M Train by Patti Smith
We’ve read Smith’s memoir “Just Kids” somewhere around a hundred times, so you can imagine how eager we were to devour her newest, which reads just as quickly and is just as moving as its predecessor, if not more so. The melancholy that pervades Smith’s writing is in full-effect here, and the book seems to subconsciously center around loss. Still, it’s mainly about life, a life that, as lived by Patti Smith, is well worth writing about.
Animals by Emma Jane Unsworth
If you find yourself feeling badly rather regularly about your seeming inability to ‘grow up’ and conform to the lives everyone else your age seem to be leading, this is the book for you. Unsworth paints an unapologetic portrait of two best friends in their late twenties and early thirties trying to transition from one phase of life to the next, even though they’re not entirely sure they want to do so.

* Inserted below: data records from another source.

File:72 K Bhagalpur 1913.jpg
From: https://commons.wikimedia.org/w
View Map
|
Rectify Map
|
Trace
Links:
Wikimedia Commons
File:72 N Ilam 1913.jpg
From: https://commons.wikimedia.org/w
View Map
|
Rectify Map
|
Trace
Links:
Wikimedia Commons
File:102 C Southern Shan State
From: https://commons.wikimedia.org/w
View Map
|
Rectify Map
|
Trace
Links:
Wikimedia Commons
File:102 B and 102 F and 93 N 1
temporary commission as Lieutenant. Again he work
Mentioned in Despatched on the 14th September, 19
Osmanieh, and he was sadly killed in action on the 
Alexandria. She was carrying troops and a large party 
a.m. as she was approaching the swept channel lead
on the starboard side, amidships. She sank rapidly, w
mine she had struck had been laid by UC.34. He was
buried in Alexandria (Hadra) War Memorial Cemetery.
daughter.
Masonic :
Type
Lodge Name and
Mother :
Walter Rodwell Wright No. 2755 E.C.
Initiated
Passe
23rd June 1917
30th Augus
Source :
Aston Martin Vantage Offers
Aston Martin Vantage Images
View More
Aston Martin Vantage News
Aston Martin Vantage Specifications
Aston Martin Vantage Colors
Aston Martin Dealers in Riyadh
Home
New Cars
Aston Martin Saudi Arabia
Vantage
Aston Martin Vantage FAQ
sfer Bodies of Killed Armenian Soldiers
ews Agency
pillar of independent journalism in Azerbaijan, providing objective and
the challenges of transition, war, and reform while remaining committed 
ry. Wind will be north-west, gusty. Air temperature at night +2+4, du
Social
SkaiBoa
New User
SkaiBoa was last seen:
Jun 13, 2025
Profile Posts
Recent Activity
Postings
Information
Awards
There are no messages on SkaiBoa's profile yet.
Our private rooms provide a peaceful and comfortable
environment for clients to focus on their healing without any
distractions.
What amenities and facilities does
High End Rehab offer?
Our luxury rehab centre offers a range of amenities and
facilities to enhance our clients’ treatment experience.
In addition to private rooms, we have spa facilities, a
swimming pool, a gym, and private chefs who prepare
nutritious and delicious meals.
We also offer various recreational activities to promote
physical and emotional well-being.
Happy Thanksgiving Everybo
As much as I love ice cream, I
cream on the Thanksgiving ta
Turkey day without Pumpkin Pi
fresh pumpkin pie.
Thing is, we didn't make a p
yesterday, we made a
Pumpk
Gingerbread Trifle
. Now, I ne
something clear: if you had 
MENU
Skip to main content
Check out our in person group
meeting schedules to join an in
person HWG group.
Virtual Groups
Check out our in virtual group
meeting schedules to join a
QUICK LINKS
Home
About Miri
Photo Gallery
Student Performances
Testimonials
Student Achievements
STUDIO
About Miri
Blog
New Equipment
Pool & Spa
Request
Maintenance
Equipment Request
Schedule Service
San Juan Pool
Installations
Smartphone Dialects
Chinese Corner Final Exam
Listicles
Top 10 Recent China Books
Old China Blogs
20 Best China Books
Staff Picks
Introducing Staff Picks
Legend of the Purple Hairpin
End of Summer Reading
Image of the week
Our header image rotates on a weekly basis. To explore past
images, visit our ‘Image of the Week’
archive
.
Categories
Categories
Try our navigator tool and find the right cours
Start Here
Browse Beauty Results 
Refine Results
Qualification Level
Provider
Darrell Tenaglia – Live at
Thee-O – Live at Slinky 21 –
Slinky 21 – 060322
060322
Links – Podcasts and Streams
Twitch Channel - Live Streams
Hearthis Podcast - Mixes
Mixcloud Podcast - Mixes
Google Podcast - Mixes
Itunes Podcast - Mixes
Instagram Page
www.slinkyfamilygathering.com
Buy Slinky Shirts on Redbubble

The Clasp by Sloane Crosley
Crosley’s first work of fiction keeps with the theme of late mid-life crises by following three friends as they prepare to exit their twenties. There is just as much humor and wit to the novel as we’ve come to expect from Crosley - whose essay collection “I Was Told There’d Be Cake” at times had us rolling - but there’s also an air of sadness to the work which, we suppose, is natural given how hard it can be to grow up and let go.
Hunger Makes Me a Modern Girl by Carrie Brownstein
This one isn’t even out yet, but we may as well have an advent calendar counting down the days to its October 27 release, as we’re that excited to read it. The memoir, by Sleater-Kinney guitarist and “Portlandia” star Carrie Brownstein, centers mainly around the Pacific Northwest music scene of the ‘90s, which is to say that it’s an insider’s look at an epic era we’re just shy of obsessed with. Lines like, “We didn’t want to be associated with a brand. Mostly, we didn’t want to be a brand,” are bound to make us nostalgic for a more pure, raw, and Instagram-free existence. We can’t wait.
I’ll Never Write My Memoirs by Grace Jones
Superstar model Grace Jones really has us with lines like, “I never ask for anything in a relationship… because I have this sugar daddy I have created for myself: me.” If that statement alone isn’t enough to make you read her memoir, perhaps the promise of much cathartic badmouthing of her famous ex-lover / internet-breaking Kardashian-photographer, Jean-Paul Goude, will be.
The Witches, Salem 1962 by Stacy Schiff
Pulitzer Prize winner Stacy Schiff is one of the best biographers out there, and her non-fiction treatment of the Salem witch trials is truly gripping. The detailed re-telling of how the imaginings of two children led to the executions of 20 adults proves that reality truly is stranger than fiction.